Forum Moderators: DixonJones

Message Too Old, No Replies

Custom 404 Getting Hammered

Can't find the source

         

pcarlow

5:39 pm on Jan 18, 2005 (gmt 0)

10+ Year Member



I have a custom 404 page which i setup using the ErrorDocument 404 command in htaccess.

I am getting several thousand hits a month to this page and can't figure out what's causing it.

I put a form on the page for people to email me if they see it and tell me how they got there but in 3 months only one person has emailed me.

I don't think I'm really getting that many 404's displayed, could it be a broken image or something? How can I find the source?

CaseyRyan

6:03 pm on Jan 18, 2005 (gmt 0)

10+ Year Member



If you have access to your server logs, the logs will reference a 404 error and tell what the page it is that the user is trying to access when they get the error.

-=casey=-

pcarlow

6:28 pm on Jan 18, 2005 (gmt 0)

10+ Year Member



Yes, I have access to the log files but I'm not sure how to extract that information.

I'm using AWStats to see that my custom 404 page was the most popular page on my site last year.

cgrantski

7:05 pm on Jan 18, 2005 (gmt 0)

WebmasterWorld Senior Member 10+ Year Member



Looking in the log directly is pretty easy to do. Open the log file with a text editor. A log is just a text flat file, one "hit" or request per line, with fields delimited by spaces. Look at the top few lines in the file. If there are several unique-looking lines preceded by #'s, you probably have IIS logs, which makes things easier because one of those # lines will contain field headers. Figure out which field in each line contains the status code which is probably headed "sc-status" - this field will have values like 200, 302, 404. With the text editor just do a "find" for " 404 " (blanks before and after) and look at each line it finds. (a few lines will probably have " 404 " in other fields, so check) For those " 404 " lines, look at what appears elsewhere in the line, probably earlier in the line, right after something like "GET". That's the file that got requested and returned a 404.

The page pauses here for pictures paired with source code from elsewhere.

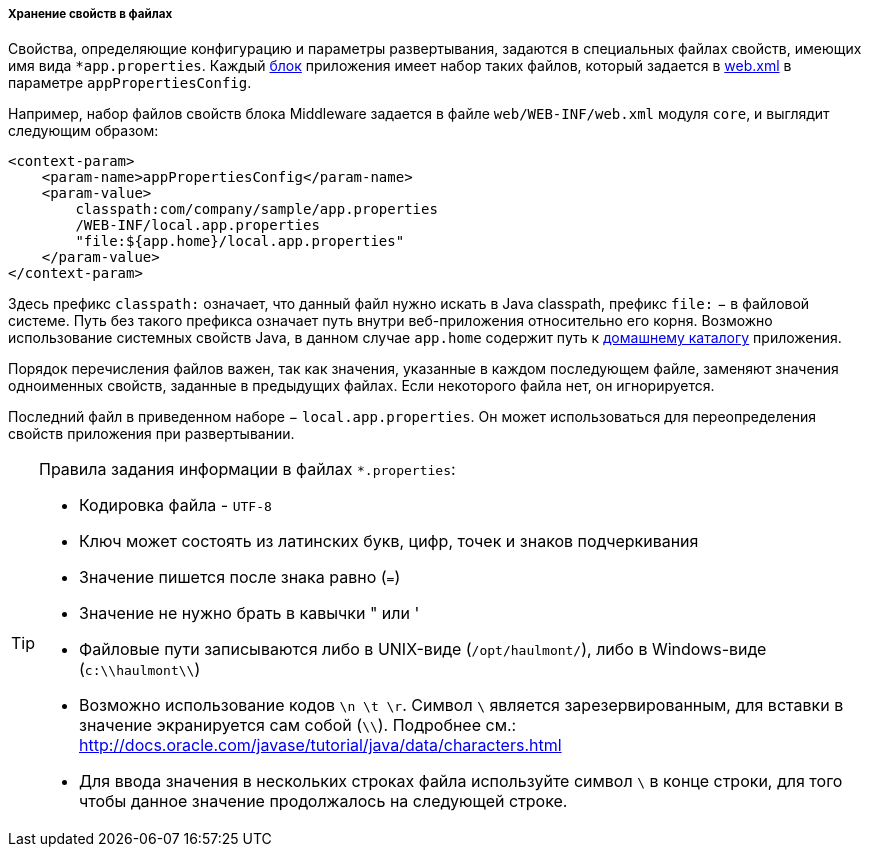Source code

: :sourcesdir: ../../../../../source

[[app_properties_files]]
===== Хранение свойств в файлах

Свойства, определяющие конфигурацию и параметры развертывания, задаются в специальных файлах свойств, имеющих имя вида `++*app.properties++`. Каждый <<app_tiers,блок>> приложения имеет набор таких файлов, который задается в <<web.xml,web.xml>> в параметре `appPropertiesConfig`.

Например, набор файлов свойств блока Middleware задается в файле `web/WEB-INF/web.xml` модуля `core`, и выглядит следующим образом:

[source, xml]
----
<context-param>
    <param-name>appPropertiesConfig</param-name>
    <param-value>
        classpath:com/company/sample/app.properties
        /WEB-INF/local.app.properties
        "file:${app.home}/local.app.properties"
    </param-value>
</context-param>
----

Здесь префикс `classpath:` означает, что данный файл нужно искать в Java classpath, префикс `file:` − в файловой системе. Путь без такого префикса означает путь внутри веб-приложения относительно его корня. Возможно использование системных свойств Java, в данном случае `app.home` содержит путь к <<app_home,домашнему каталогу>> приложения.

Порядок перечисления файлов важен, так как значения, указанные в каждом последующем файле, заменяют значения одноименных свойств, заданные в предыдущих файлах. Если некоторого файла нет, он игнорируется.

Последний файл в приведенном наборе − `local.app.properties`. Он может использоваться для переопределения свойств приложения при развертывании.

[TIP]
====
Правила задания информации в файлах `*.properties`:

* Кодировка файла - `UTF-8`

* Ключ может состоять из латинских букв, цифр, точек и знаков подчеркивания

* Значение пишется после знака равно (`=`)

* Значение не нужно брать в кавычки " или '

* Файловые пути записываются либо в UNIX-виде (`/opt/haulmont/`), либо в Windows-виде (`c:\\haulmont\\`)

* Возможно использование кодов `\n \t \r`. Символ `\` является зарезервированным, для вставки в значение экранируется сам собой (`\\`). Подробнее см.: link:$$http://docs.oracle.com/javase/tutorial/java/data/characters.html$$[http://docs.oracle.com/javase/tutorial/java/data/characters.html]

* Для ввода значения в нескольких строках файла используйте символ `\` в конце строки, для того чтобы данное значение продолжалось на следующей строке.

====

If you don't have IIS logs you won't have the helpful headers for fields. Just examine a few lines and figure out which field only or mostly contains values like 200, 302, 404.

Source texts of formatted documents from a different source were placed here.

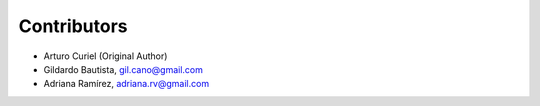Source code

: Contributors
============

- Arturo Curiel (Original Author)
- Gildardo Bautista, gil.cano@gmail.com
- Adriana Ramírez, adriana.rv@gmail.com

Example of one line in a log:

2004-09-02 16:05:22 123.45.67.890 GET /images/header_r1.gif - 80 - 127.0.0.1 Mozilla/4.0+(compatible;+MSIE+6.0;+Windows+NT+5.2;+.NET+CLR+1.1.4322) 404 0 0

See the "404" near the end of the line? That's the status code field. This line tells you that the image "/images/header_r1.gif" returned a 404.

Hope this helps.

pendanticist

7:13 pm on Jan 18, 2005 (gmt 0)

WebmasterWorld Senior Member 10+ Year Member



While Xenu is a great tool for checking broken links, it does not determine how those 404s took place.

Like, if someone types in the wrong URL, or as has been the case with my site in the past, where all files are mixed case and the request was for all lower case. A lower case request on my site renders a 404 as would all upper case.

Since you said you do have access to those log files, simply download them into your favorite text editor and start looking around. You will be amazed at the varying types of requests that render 404 error codes, which are not directly broken link oriented.

Things like, do you set up 301 re-directs when you've killed an old file? If not, those orphan files are still out there being requested from time-to-time as with other older listings, which may contain your link(s).

As an aside. If you use Xenu on any other site, be advised that Xenu is heavily banned for not requesting robots.txt. When I used it on my domain, I found it to be an excellent tool. Especially the site map function.

Added the 'l' to form the word tool.

[edited by: pendanticist at 8:05 pm (utc) on Jan. 18, 2005]

PatrickDeese

7:38 pm on Jan 18, 2005 (gmt 0)

WebmasterWorld Senior Member 10+ Year Member



While Xenu is a great tool for checking broken links, it does not determine how those 404s took place.

Actually, if you right click on the Xenu result (before it generates the report) - it will tell you the page(s) that have a link to the missing page - so I think that it would be perfect for his needs.

pcarlow

8:30 pm on Jan 18, 2005 (gmt 0)

10+ Year Member



cgrantski, thank you very much for the guidance. Exactly what i needed to fix the problem!

While the log files didn't tell me exactly what was causing the error, it showed me the pages that were causing the 404 to be called and I was able to track it down.

I was correct that it was a broken image. I'm using a template on hundreds of pages and the image was being called everytime the page was loaded in the background tag! The image did not exist.

I haved used xenu quite a bit and while it does have it's uses it wouldn't have done me any good in this case. Thanks again for all your help!